Work order:
Each record should be given again exactly as it appears, with no image included.
#### Records ####
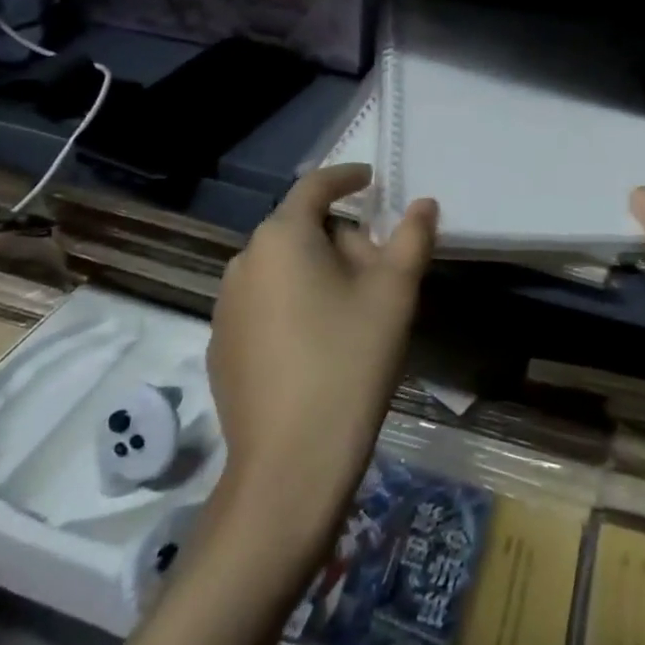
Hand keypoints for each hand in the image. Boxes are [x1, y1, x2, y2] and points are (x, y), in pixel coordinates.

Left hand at [208, 164, 436, 538]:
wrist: (290, 466)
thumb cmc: (348, 361)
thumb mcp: (394, 292)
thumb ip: (412, 237)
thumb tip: (423, 203)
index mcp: (281, 237)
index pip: (314, 186)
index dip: (346, 177)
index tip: (371, 179)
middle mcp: (243, 262)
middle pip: (300, 230)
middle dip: (342, 237)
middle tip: (381, 266)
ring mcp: (225, 308)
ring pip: (282, 269)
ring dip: (318, 271)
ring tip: (355, 308)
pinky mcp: (222, 348)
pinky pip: (265, 304)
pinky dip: (294, 304)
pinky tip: (320, 344)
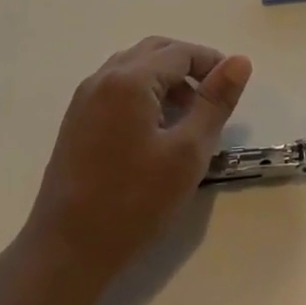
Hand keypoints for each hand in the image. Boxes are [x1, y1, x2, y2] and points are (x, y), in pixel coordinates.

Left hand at [18, 37, 252, 297]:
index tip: (233, 88)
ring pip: (134, 67)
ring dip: (165, 78)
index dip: (212, 62)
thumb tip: (239, 61)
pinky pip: (117, 87)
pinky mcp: (76, 121)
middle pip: (155, 51)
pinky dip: (144, 92)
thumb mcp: (188, 153)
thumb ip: (215, 102)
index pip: (180, 52)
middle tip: (212, 98)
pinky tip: (156, 130)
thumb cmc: (133, 203)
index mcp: (129, 80)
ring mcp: (84, 99)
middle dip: (188, 66)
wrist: (66, 253)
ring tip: (188, 115)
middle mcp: (102, 78)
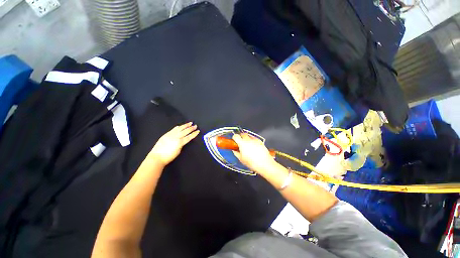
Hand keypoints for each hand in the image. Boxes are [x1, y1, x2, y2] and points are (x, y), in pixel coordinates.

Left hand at [149, 122, 199, 165]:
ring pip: (179, 128)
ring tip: (190, 123)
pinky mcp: (166, 134)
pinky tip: (180, 126)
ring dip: (185, 125)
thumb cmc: (169, 157)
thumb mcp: (178, 151)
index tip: (198, 131)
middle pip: (185, 131)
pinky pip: (173, 129)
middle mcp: (176, 137)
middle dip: (191, 128)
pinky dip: (178, 127)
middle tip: (195, 125)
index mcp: (180, 142)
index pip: (189, 137)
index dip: (194, 134)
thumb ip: (181, 145)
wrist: (157, 157)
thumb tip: (183, 141)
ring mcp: (170, 135)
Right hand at [232, 133, 276, 174]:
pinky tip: (254, 147)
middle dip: (241, 137)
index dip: (234, 138)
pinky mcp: (260, 141)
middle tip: (240, 142)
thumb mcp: (241, 159)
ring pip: (249, 136)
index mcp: (242, 143)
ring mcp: (255, 140)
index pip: (236, 136)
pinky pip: (254, 139)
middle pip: (243, 134)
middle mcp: (248, 140)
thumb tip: (234, 150)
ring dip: (247, 138)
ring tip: (248, 145)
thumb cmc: (251, 163)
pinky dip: (252, 141)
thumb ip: (236, 153)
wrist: (265, 164)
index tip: (234, 141)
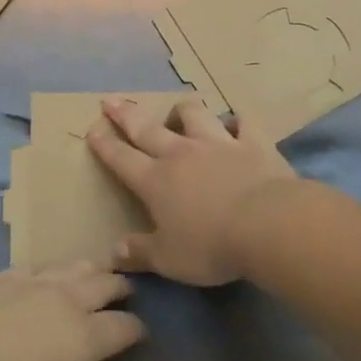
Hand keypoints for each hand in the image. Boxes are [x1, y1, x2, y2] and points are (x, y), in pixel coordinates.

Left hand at [0, 262, 145, 360]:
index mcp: (86, 336)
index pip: (124, 326)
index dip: (137, 330)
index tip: (140, 335)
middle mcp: (67, 300)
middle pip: (105, 284)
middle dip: (121, 288)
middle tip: (126, 294)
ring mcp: (34, 283)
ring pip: (74, 266)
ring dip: (91, 271)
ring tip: (95, 276)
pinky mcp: (4, 277)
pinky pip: (39, 266)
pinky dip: (52, 270)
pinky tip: (48, 276)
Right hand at [85, 98, 296, 285]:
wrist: (268, 225)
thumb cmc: (211, 245)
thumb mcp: (168, 259)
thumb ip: (140, 253)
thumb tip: (114, 251)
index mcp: (155, 181)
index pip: (121, 159)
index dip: (104, 145)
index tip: (92, 130)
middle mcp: (181, 154)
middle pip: (147, 128)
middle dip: (126, 115)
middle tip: (112, 101)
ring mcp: (218, 144)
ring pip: (193, 116)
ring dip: (182, 111)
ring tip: (177, 111)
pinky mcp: (253, 144)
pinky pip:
####
Expected answer:
Hand keypoints for each hand in the image. Boxes are [x1, y1, x2, y2] and points are (x, y), in pixel coordinates.

Left hand at [208, 164, 436, 538]:
wrist: (290, 466)
thumb cmc: (348, 361)
thumb mcp: (394, 292)
thumb ip: (412, 237)
thumb tip: (423, 203)
index mcp: (281, 237)
index pip: (314, 186)
index dip: (346, 177)
index tip: (371, 179)
middle mcp: (243, 262)
middle pip: (300, 230)
middle dip: (342, 237)
middle tip: (381, 266)
ring mcp: (225, 308)
ring pip: (282, 269)
ring dip: (318, 271)
ring tip: (355, 308)
pinky mcp: (222, 348)
pinky pip: (265, 304)
pinky dip: (294, 304)
pinky tip: (320, 344)
Hand keypoints for each hand in the image. Boxes are [x1, y1, x2, y2] and points are (x, y), in pixel coordinates.

Left hand at [18, 37, 252, 297]:
index tip: (233, 88)
ring pip: (134, 67)
ring dip: (165, 78)
index dip: (212, 62)
thumb tip: (239, 61)
pinky pip: (117, 87)
pinky mcp: (76, 121)
middle pip: (155, 51)
pinky dip: (144, 92)
thumb mcp: (188, 153)
thumb ip: (215, 102)
index pip: (180, 52)
middle tip: (212, 98)
pinky tip: (156, 130)
thumb cmc: (133, 203)
index mcp: (129, 80)
ring mcp: (84, 99)
middle dip: (188, 66)
wrist: (66, 253)
ring tip: (188, 115)
middle mcp: (102, 78)
Hand keypoints for each hand in the image. Boxes are [x1, y1, x2, y2] and points are (x, y), in pixel coordinates.

Left hand at [149, 122, 199, 165]:
ring pip: (179, 128)
ring tip: (190, 123)
pinky mcp: (166, 134)
pinky tip: (180, 126)
ring dip: (185, 125)
thumb cmc: (169, 157)
thumb mcp: (178, 151)
index tip: (198, 131)
middle pip: (185, 131)
pinky pip: (173, 129)
middle mcp: (176, 137)
middle dip: (191, 128)
pinky dip: (178, 127)
middle tip: (195, 125)
index mcp: (180, 142)
index pip: (189, 137)
index dip: (194, 134)
thumb ip: (181, 145)
wrist: (157, 157)
thumb tip: (183, 141)
ring mcp: (170, 135)
Right hand at [232, 133, 276, 174]:
pinky tip: (254, 147)
middle dip: (241, 137)
index dip: (234, 138)
pinky mcp: (260, 141)
middle tip: (240, 142)
thumb mcp: (241, 159)
ring pip: (249, 136)
index mcp: (242, 143)
ring mcp: (255, 140)
index pip: (236, 136)
pinky pip: (254, 139)
middle pip: (243, 134)
middle mcp: (248, 140)
thumb tip: (234, 150)
ring dip: (247, 138)
ring tip: (248, 145)
thumb cmc: (251, 163)
pinky dip: (252, 141)
thumb ip: (236, 153)
wrist: (265, 164)
index tip: (234, 141)
Hand keypoints for each hand in the image. Boxes are [x1, y1, x2, y2] and points are (x, y), in pixel coordinates.

Left hand at [0, 262, 145, 360]:
index mcp: (86, 336)
index pip: (124, 326)
index dip: (137, 330)
index tip: (140, 335)
middle mcp: (67, 300)
middle pip: (105, 284)
middle dip: (121, 288)
middle tip: (126, 294)
ring mcp: (34, 283)
ring pip: (74, 266)
ring dip: (91, 271)
ring tip: (95, 276)
pinky mcp: (4, 277)
pinky pip: (39, 266)
pinky dip: (52, 270)
pinky tip: (48, 276)
Right hand at [85, 98, 296, 285]:
wrist: (268, 225)
thumb cmc: (211, 245)
thumb mcp: (168, 259)
thumb ip: (140, 253)
thumb tip: (114, 251)
index mcp: (155, 181)
index pip: (121, 159)
index dip: (104, 145)
index tip: (92, 130)
middle mcp: (181, 154)
middle pip: (147, 128)
middle dip: (126, 115)
middle tip: (112, 101)
ring mcp: (218, 144)
ring pip: (193, 116)
ring dip: (182, 111)
ring tip: (177, 111)
pinky mcp: (253, 144)
pinky pip:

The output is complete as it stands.